> [Instructions to follow]: Every line below that has "posedge" in it should be copied.

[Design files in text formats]
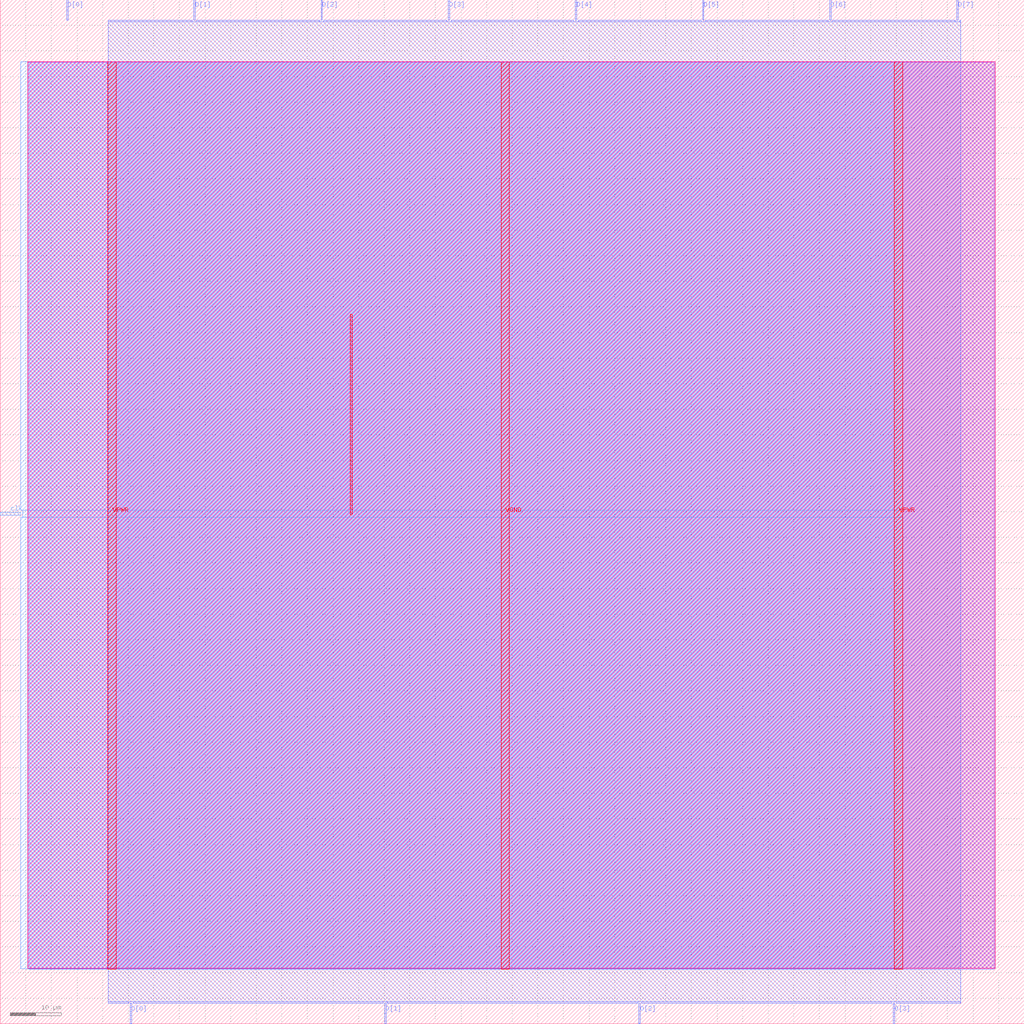
<source format=lef>
VERSION 5.7 ;
  NOWIREEXTENSIONATPIN ON ;
  DIVIDERCHAR "/" ;
  BUSBITCHARS "[]" ;
MACRO priority_encoder
  CLASS BLOCK ;
  FOREIGN priority_encoder ;
  ORIGIN 0.000 0.000 ;
  SIZE 200.000 BY 200.000 ;
  PIN D[0]
    DIRECTION INPUT ;
    USE SIGNAL ;
    PORT
      LAYER met2 ;
        RECT 12.970 196.000 13.250 200.000 ;
    END
  END D[0]
  PIN D[1]
    DIRECTION INPUT ;
    USE SIGNAL ;
    ANTENNAGATEAREA 0.196500 ;
    PORT
      LAYER met2 ;
        RECT 37.810 196.000 38.090 200.000 ;
    END
  END D[1]
  PIN D[2]
    DIRECTION INPUT ;
    USE SIGNAL ;
    ANTENNAGATEAREA 0.196500 ;
    PORT
      LAYER met2 ;
        RECT 62.650 196.000 62.930 200.000 ;
    END
  END D[2]
  PIN D[3]
    DIRECTION INPUT ;
    USE SIGNAL ;
    ANTENNAGATEAREA 0.196500 ;
    PORT
      LAYER met2 ;
        RECT 87.490 196.000 87.770 200.000 ;
    END
  END D[3]
  PIN D[4]
    DIRECTION INPUT ;
    USE SIGNAL ;
    ANTENNAGATEAREA 0.196500 ;
    PORT
      LAYER met2 ;
        RECT 112.330 196.000 112.610 200.000 ;
    END
  END D[4]
  PIN D[5]
    DIRECTION INPUT ;
    USE SIGNAL ;
    ANTENNAGATEAREA 0.196500 ;
    PORT
      LAYER met2 ;
        RECT 137.170 196.000 137.450 200.000 ;
    END
  END D[5]
  PIN D[6]
    DIRECTION INPUT ;
    USE SIGNAL ;
    ANTENNAGATEAREA 0.196500 ;
    PORT
      LAYER met2 ;
        RECT 162.010 196.000 162.290 200.000 ;
    END
  END D[6]
  PIN D[7]
    DIRECTION INPUT ;
    USE SIGNAL ;
    ANTENNAGATEAREA 0.196500 ;
    PORT
      LAYER met2 ;
        RECT 186.850 196.000 187.130 200.000 ;
    END
  END D[7]
  PIN O[0]
    DIRECTION OUTPUT ;
    USE SIGNAL ;
    ANTENNADIFFAREA 0.445500 ;
    PORT
      LAYER met2 ;
        RECT 25.390 0.000 25.670 4.000 ;
    END
  END O[0]
  PIN O[1]
    DIRECTION OUTPUT ;
    USE SIGNAL ;
    ANTENNADIFFAREA 0.445500 ;
    PORT
      LAYER met2 ;
        RECT 75.070 0.000 75.350 4.000 ;
    END
  END O[1]
  PIN O[2]
    DIRECTION OUTPUT ;
    USE SIGNAL ;
    ANTENNADIFFAREA 0.445500 ;
    PORT
      LAYER met2 ;
        RECT 124.750 0.000 125.030 4.000 ;
    END
  END O[2]
  PIN O[3]
    DIRECTION OUTPUT ;
    USE SIGNAL ;
    PORT
      LAYER met2 ;
        RECT 174.430 0.000 174.710 4.000 ;
    END
  END O[3]
  PIN VGND
    DIRECTION INOUT ;
    USE GROUND ;
    PORT
      LAYER met4 ;
        RECT 97.840 10.640 99.440 187.920 ;
    END
  END VGND
  PIN VPWR
    DIRECTION INOUT ;
    USE POWER ;
    PORT
      LAYER met4 ;
        RECT 21.040 10.640 22.640 187.920 ;
    END
    PORT
      LAYER met4 ;
        RECT 174.640 10.640 176.240 187.920 ;
    END
  END VPWR
  PIN clk
    DIRECTION INPUT ;
    USE SIGNAL ;
    ANTENNAGATEAREA 0.852000 ;
    PORT
      LAYER met3 ;
        RECT 0.000 99.320 4.000 99.920 ;
    END
  END clk
  OBS
      LAYER nwell ;
        RECT 5.330 10.795 194.310 187.870 ;
      LAYER li1 ;
        RECT 5.520 10.795 194.120 187.765 ;
      LAYER met1 ;
        RECT 5.520 10.640 194.120 187.920 ;
      LAYER met2 ;
        RECT 21.070 195.720 37.530 196.000 ;
        RECT 38.370 195.720 62.370 196.000 ;
        RECT 63.210 195.720 87.210 196.000 ;
        RECT 88.050 195.720 112.050 196.000 ;
        RECT 112.890 195.720 136.890 196.000 ;
        RECT 137.730 195.720 161.730 196.000 ;
        RECT 162.570 195.720 186.570 196.000 ;
        RECT 187.410 195.720 187.580 196.000 ;
        RECT 21.070 4.280 187.580 195.720 ;
        RECT 21.070 4.000 25.110 4.280 ;
        RECT 25.950 4.000 74.790 4.280 ;
        RECT 75.630 4.000 124.470 4.280 ;
        RECT 125.310 4.000 174.150 4.280 ;
        RECT 174.990 4.000 187.580 4.280 ;
      LAYER met3 ;
        RECT 4.000 100.320 176.230 187.845 ;
        RECT 4.400 98.920 176.230 100.320 ;
        RECT 4.000 10.715 176.230 98.920 ;
      LAYER met4 ;
        RECT 68.375 99.455 68.705 138.545 ;
  END
END priority_encoder
END LIBRARY


</source>
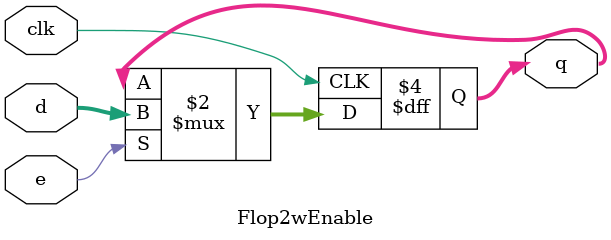
<source format=sv>
`timescale 1ns / 1ps


module Flop2wEnable(
    input reg clk, e,
    input reg [1:0] d,
    output reg [1:0] q
    );
    always @ (posedge clk)
        if(e) q<=d;
endmodule

</source>
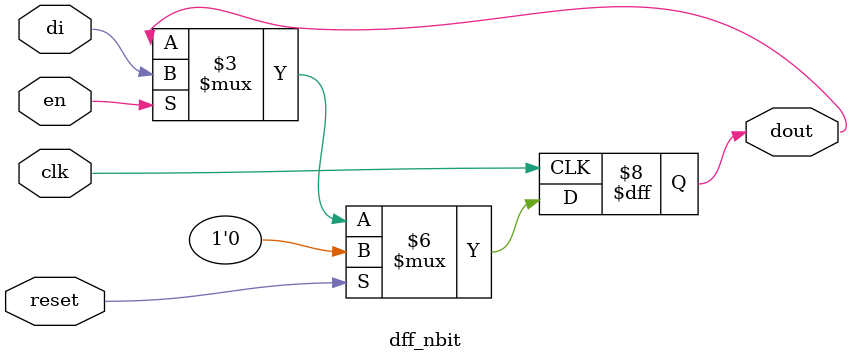
<source format=v>
module dff_nbit #(
    parameter nbit = 1
    )(
        input clk,
        input en,
        input reset,
        input [nbit-1:0] di,
        output reg [nbit-1:0] dout
    );

    always @ (posedge clk) begin
        if (reset)
            dout <= 0;
        else if (en)
            dout <= di;
        else
            dout <= dout;
        end

endmodule
</source>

> [Solution below]:
    always @ (posedge clk)
    always @ (posedge clk) begin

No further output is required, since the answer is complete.